From the concrete world of engineering, we take a final leap into the most abstract of realms: the world of mathematical logic and the theory of computation. Can checking for non-negative polynomials tell us something about the notorious P vs. NP problem?

Remarkably, yes. Many famously hard combinatorial problems—like finding the largest group of mutual friends (a "clique") in a social network, or even solving a Sudoku puzzle—can be translated into a question about the feasibility of a system of polynomial equations. For example, to find a 3-clique in a graph, we can assign a variable $x_i$ to each vertex, require $x_i^2 - x_i = 0$ (so $x_i$ is either 0 or 1), require $\sum x_i = 3$ (we select 3 vertices), and add equations $x_i x_j = 0$ for every pair of vertices $(i,j)$ that are not connected by an edge. A 3-clique exists if and only if this system of equations has a solution.

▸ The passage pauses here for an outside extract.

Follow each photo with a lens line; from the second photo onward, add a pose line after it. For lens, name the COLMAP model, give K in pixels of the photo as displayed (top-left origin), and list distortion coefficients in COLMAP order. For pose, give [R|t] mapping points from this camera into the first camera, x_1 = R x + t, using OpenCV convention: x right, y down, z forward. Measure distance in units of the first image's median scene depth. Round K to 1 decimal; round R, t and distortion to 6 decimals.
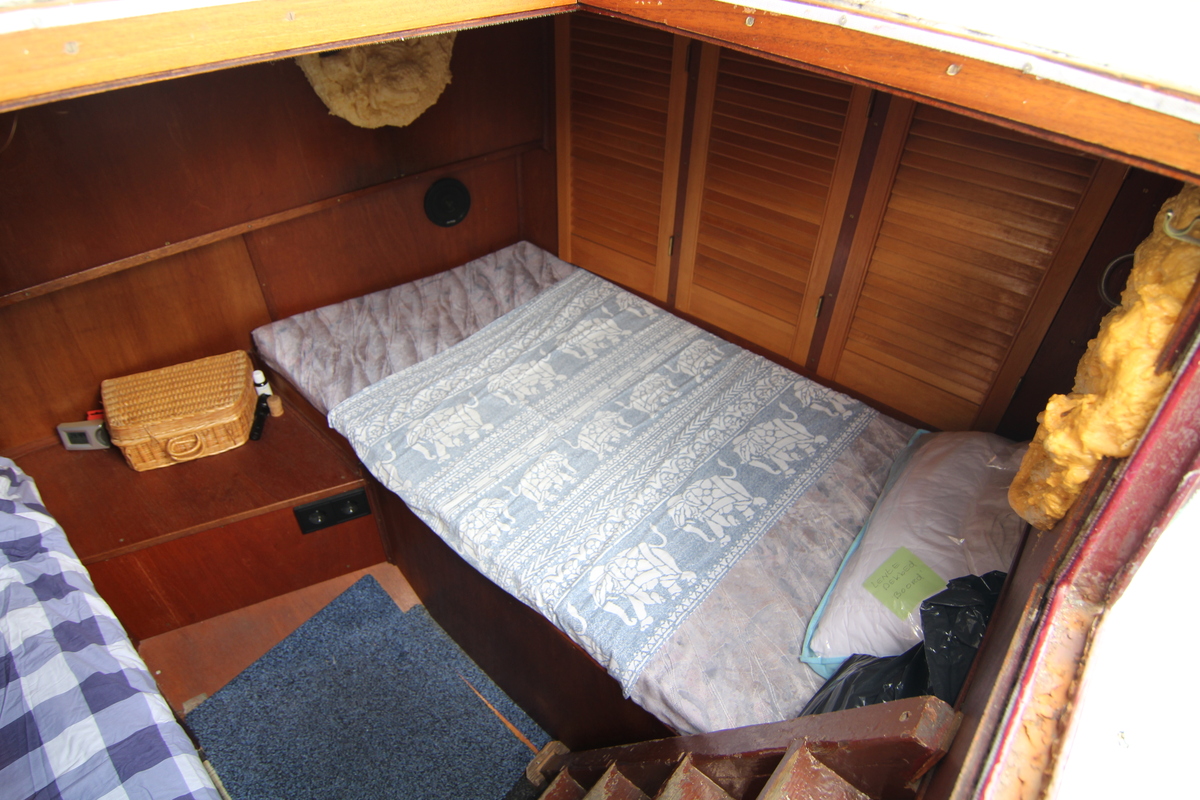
lens RADIAL K [[674.0, 0, 601.2], [0, 674.0, 402.2], [0, 0, 1]] dist [-0.008725, -0.013930]
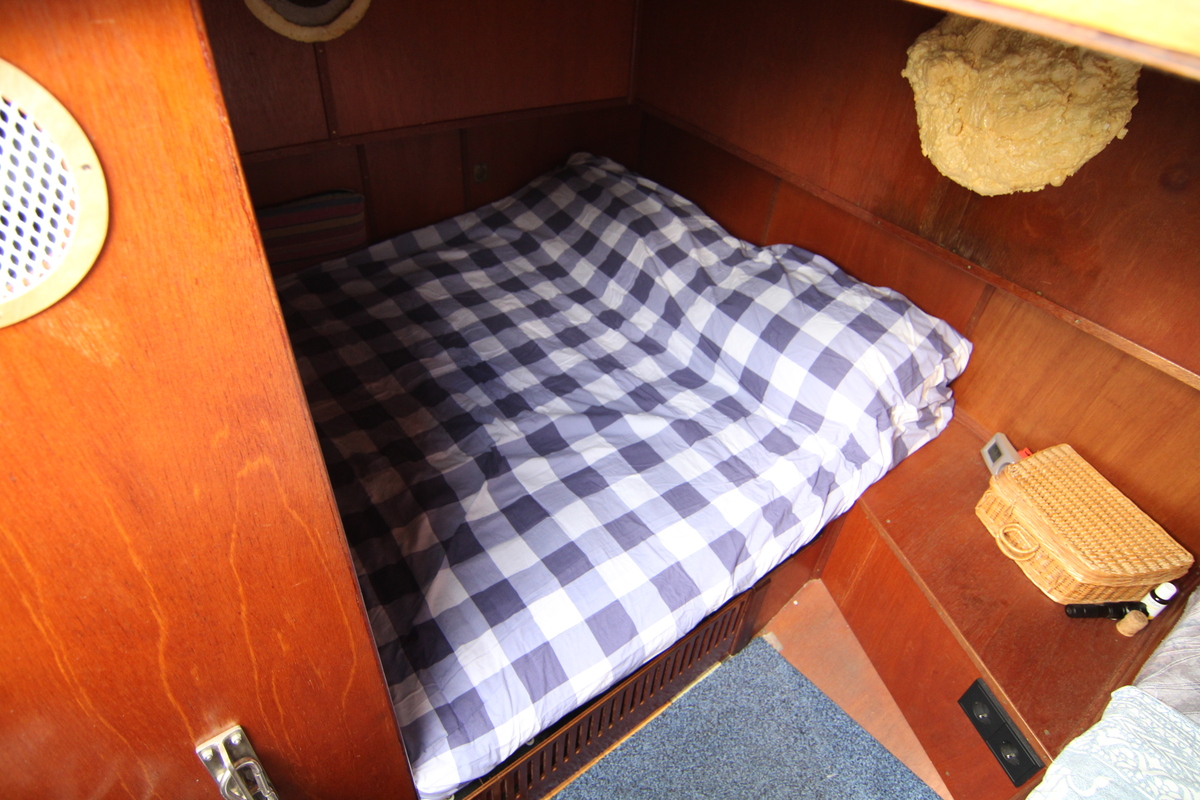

How could we prove that no solution exists? The answer comes from a deep theorem in algebra called Hilbert's Nullstellensatz. One way to prove a system of polynomial equations has no solution over the complex numbers is to show that $1$ belongs to the ideal generated by the polynomials. For real numbers, the corresponding statement is that $-1$ can be written as a sum of squares of polynomials within that same algebraic structure. This is an SOS refutation: a formal, checkable proof of impossibility. By showing that $-1$ is equal to a sum of non-negative squares (plus terms that are zero for any valid solution), we reach the absurd conclusion that $-1 \ge 0$ . The only way out is that no solution exists.

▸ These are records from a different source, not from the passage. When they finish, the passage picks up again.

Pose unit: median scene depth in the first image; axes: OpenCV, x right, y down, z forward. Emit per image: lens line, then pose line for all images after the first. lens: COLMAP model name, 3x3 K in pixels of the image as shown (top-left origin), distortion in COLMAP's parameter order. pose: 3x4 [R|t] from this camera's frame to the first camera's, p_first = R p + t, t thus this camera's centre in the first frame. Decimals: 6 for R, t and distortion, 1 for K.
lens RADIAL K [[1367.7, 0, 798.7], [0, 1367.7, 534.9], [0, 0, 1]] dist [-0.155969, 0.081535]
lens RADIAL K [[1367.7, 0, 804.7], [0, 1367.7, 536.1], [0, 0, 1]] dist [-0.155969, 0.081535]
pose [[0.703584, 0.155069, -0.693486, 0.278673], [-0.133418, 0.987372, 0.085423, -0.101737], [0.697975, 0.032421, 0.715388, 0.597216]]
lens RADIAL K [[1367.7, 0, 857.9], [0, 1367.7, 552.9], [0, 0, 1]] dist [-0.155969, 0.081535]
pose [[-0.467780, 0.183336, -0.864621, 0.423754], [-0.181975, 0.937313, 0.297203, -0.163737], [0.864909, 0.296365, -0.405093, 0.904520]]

This provides an algorithm: to prove no $k$ -clique exists, we can search for such an SOS certificate. This search can be done with semidefinite programming. The degree of the polynomials needed in this refutation defines a hierarchy of proof systems, the "Sum of Squares hierarchy," which is an incredibly powerful tool in theoretical computer science for understanding the difficulty of optimization problems and for designing approximation algorithms.

A Unifying Thread

Our journey is complete. We have seen the same fundamental idea—certifying positivity through a sum-of-squares decomposition—provide a powerful, computationally tractable approach to a dizzying array of problems. From ensuring a robot arm is stable, to guaranteeing a self-driving car stays on the road, to designing a 2D filter for an image, and even to proving that a graph does not contain a certain substructure. The appearance of the same mathematical structure in such vastly different contexts is no accident. It is a hallmark of a deep and beautiful concept, one that unifies seemingly disparate fields through a common language and a shared computational framework.